Je me mis à rêver, à faire des conjectures,
Sans m'adresser à cette vile créature,
Dont les yeux ardents me brûlèrent au fond du coeur.
Je m'assis, décidé de jouer mon va-tout.
Ma tête sur la housse de velours inclinée,
Par la lumière de la lampe illuminée,
Repose tout à l'aise sur l'étoffe satinée
D'un rouge violacé, caressée de partout
par les traits de lumière, velours d'un beau violet
Qu'hélas! sa tête à elle, tôt disparue à tout
Jamais, n'allait toucher oh! Jamais plus du tout.

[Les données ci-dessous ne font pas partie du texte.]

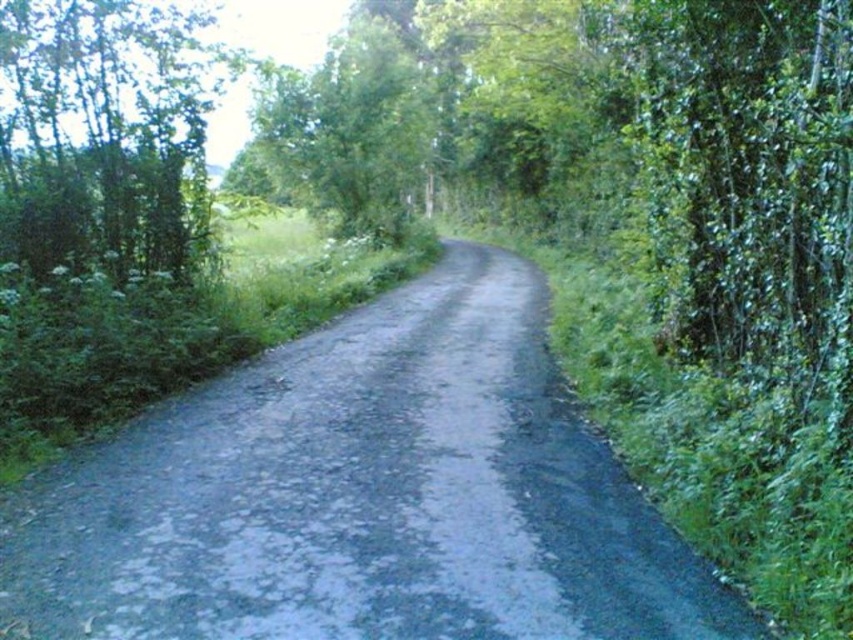
Does gray asphalt road at center appear on the right side of green leafy tree at left?

Yes, gray asphalt road at center is to the right of green leafy tree at left.

Between gray asphalt road at center and green leafy tree at left, which one is positioned higher?

green leafy tree at left is above.

Does point (601, 604) lie behind point (169, 168)?

No, (601, 604) is closer to viewer.

Identify the location of gray asphalt road at center. This screenshot has height=640, width=853. (363, 496).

Alors, me semblait-il, l'air devenait plus lourd,
Embaumé par des encensoirs des anciens jours,
Que d'invisibles doux séraphins balançaient,
En frôlant de leurs pas l'ornemental surtout.
Malheureux, m'écriai-je, ton créateur unique
T'envoya par ses anges remède séraphique
Contre toute douleur -, du népenthès magique,
Pour tenter d'oublier Lénore et ses atouts.
Bois donc cette panacée, ce remède lénitif,
Oublie ainsi Lénore, qui n'est plus, après tout.
Sur ce, le corbeau dit: oh! Jamais plus du tout.

Prophète de malheur, mais prophète édénique,
Que tu sois oiseau, dis-je, ou être satanique,
Rescapé du naufrage, sauvé de la tempête,
Que tu sois l'émissaire de l'esprit qui sait tout,
Ou démon séducteur jeté sur cette plage,
Bravant tous les dangers au bord de ce rivage,
Rivage ensorcelé par l'effet du mirage,
Dans ce beau site hanté par l'esprit risque-tout,
y a-t-il, je t'en supplie, du baume de Galaad?
Dis-le moi, je t'en prie, ainsi je saurai tout.
Mais maître corbeau dit: Oh! Jamais plus du tout.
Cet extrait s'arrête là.